### TASK TO COMPLETE:
Exclude all images and print the entries below exactly.

** Opening INFORMATION SUPPLIED block **

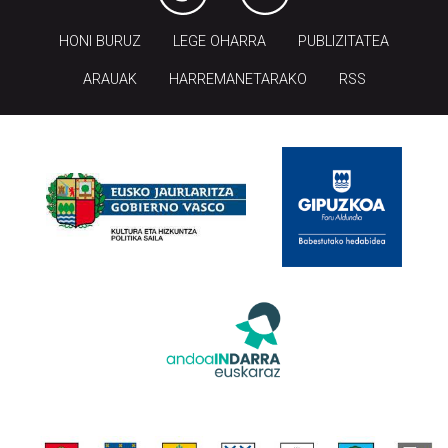
HONI BURUZ
LEGE OHARRA
PUBLIZITATEA
ARAUAK
HARREMANETARAKO
RSS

** Closing INFORMATION SUPPLIED block **

### EXPECTED OUTPUT:
HONI BURUZ
LEGE OHARRA
PUBLIZITATEA
ARAUAK
HARREMANETARAKO
RSS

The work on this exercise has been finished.